Task item>
Return the number of lines below that contain "your"; nothing else belongs in the reply.
====== Provided records ======
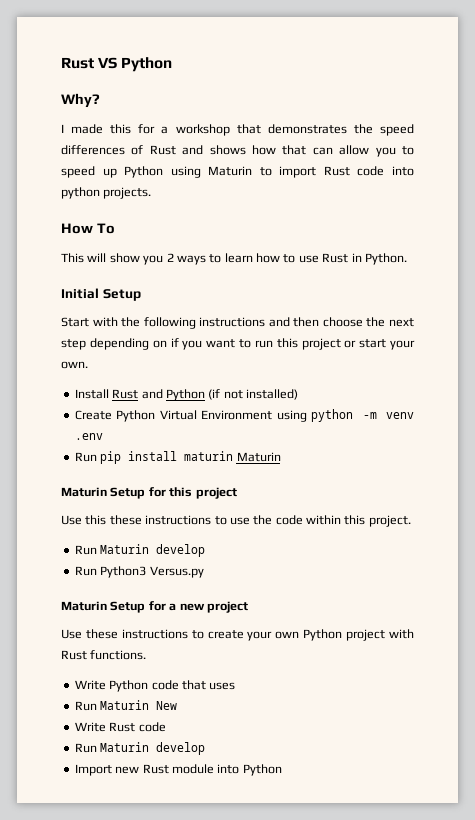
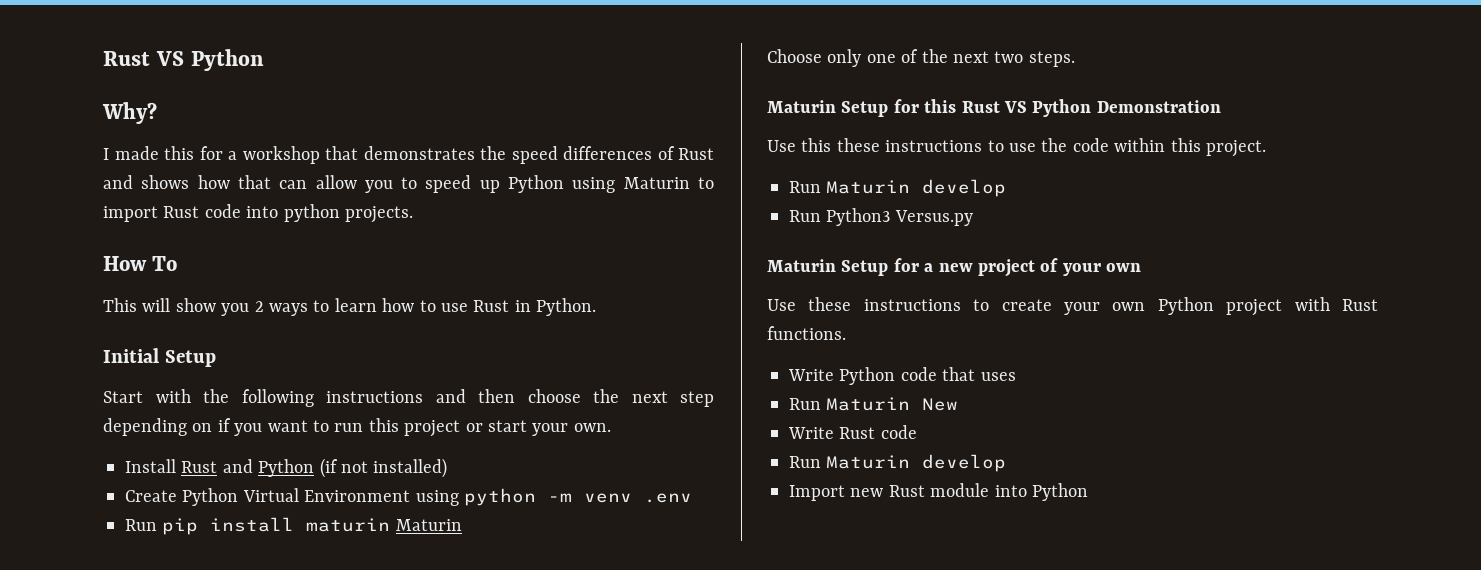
(281, 457) none -> [767,49,1075,67] // Choose only one of the next two steps.
[195,487,237,499] project -> [961,99,1221,117] Rust VS Python Demonstration
(248, 607) none -> [1040,258,1142,276] of your own

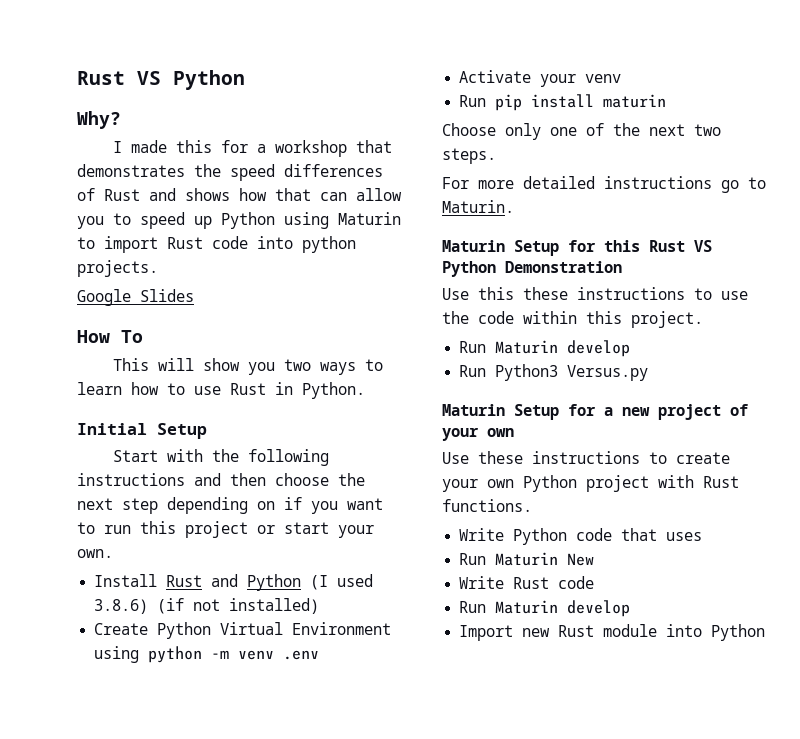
(413, 214) none -> [77,289,194,306] // Google Slides
[254,301,264,312] 2 -> [283,359,311,371] two
(315, 468) none -> [310,574,374,590] [94,599,149,614] (I used 3.8.6)
(692, 498) none -> [459,70,622,87] // Activate your venv
[395,519,462,531] Maturin -> (667, 101) none
(1075, 59) none -> [442,176,766,193] [442,200,514,213] // For more detailed instructions go to Maturin.

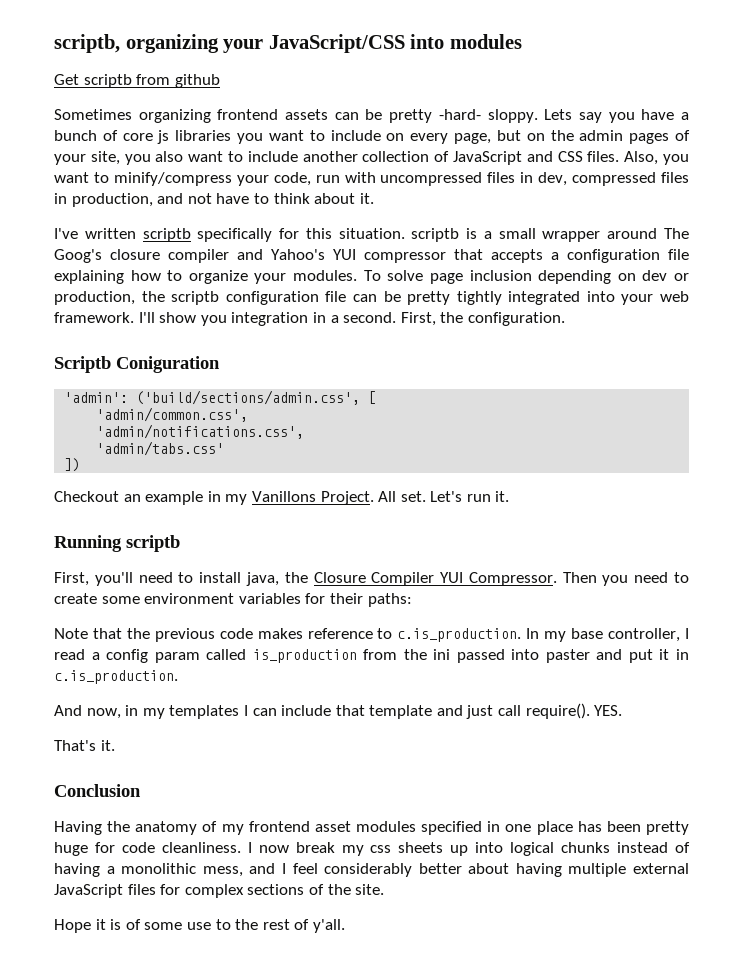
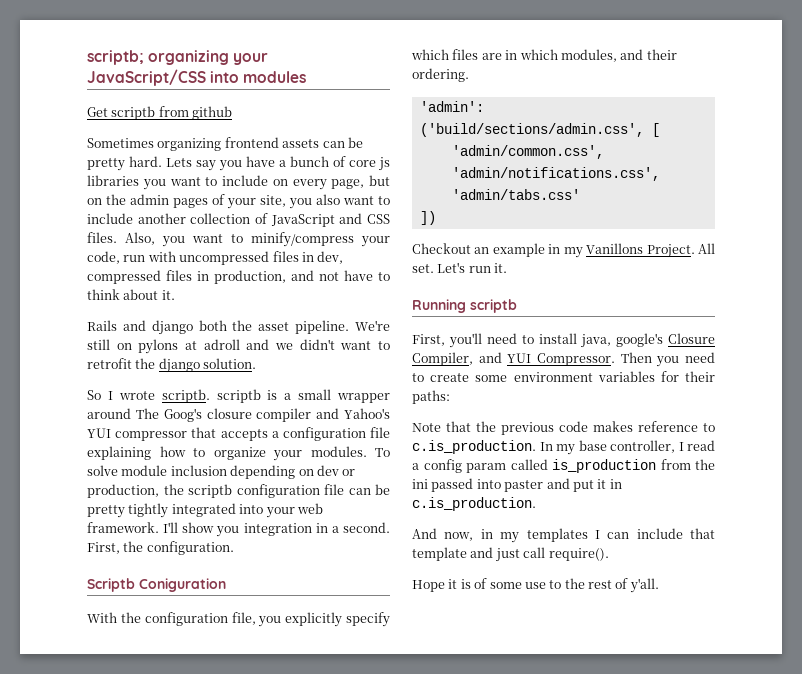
[54,34,120,53] scriptb, -> [87,50,144,65] scriptb;
[438,109,538,123] -hard- sloppy. -> [129,156,162,167] hard.
[54,228,405,242] I've written scriptb specifically for this situation. -> [87,320,390,335] [87,339,390,354] [87,358,257,373] [87,389,210,403] Rails and django both the asset pipeline. We're still on pylons at adroll and we didn't want to retrofit the django solution. // So I wrote scriptb.
[429,273,463,284] page -> [121,465,168,476] module
(220, 364) none -> [87,612,391,627] [411,49,677,62] [412,68,469,82] // With the configuration file, you explicitly specify which files are in which modules, and their ordering.
[284,572,435,586] the Closure Compiler -> [616,333,715,347] [412,352,502,366] google's Closure Compiler, and
[594,705,623,716] [54,740,115,751] [54,784,141,797] [54,821,689,835] [54,842,690,856] [54,863,689,877] [54,884,385,898] YES. // That's it. // Conclusion // Having the anatomy of my frontend asset modules specified in one place has been pretty huge for code cleanliness. I now break my css sheets up into logical chunks instead of having a monolithic mess, and I feel considerably better about having multiple external JavaScript files for complex sections of the site. -> (609, 554) none

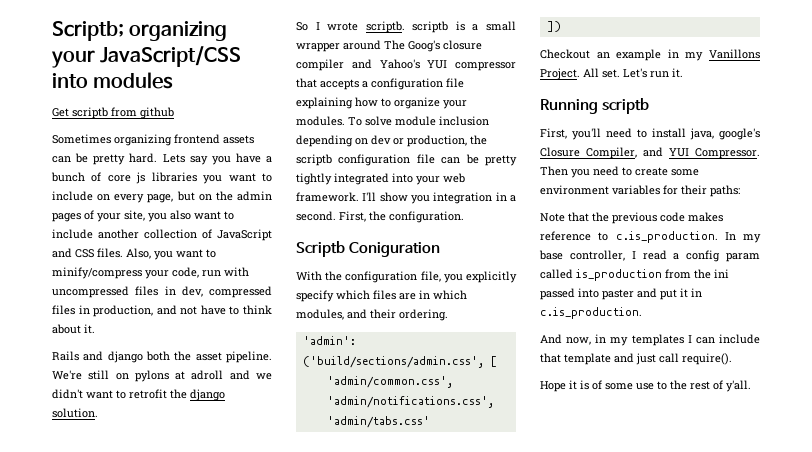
[87,50,144,65] scriptb; -> [52,21,124,41] Scriptb;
======
Task solution>
2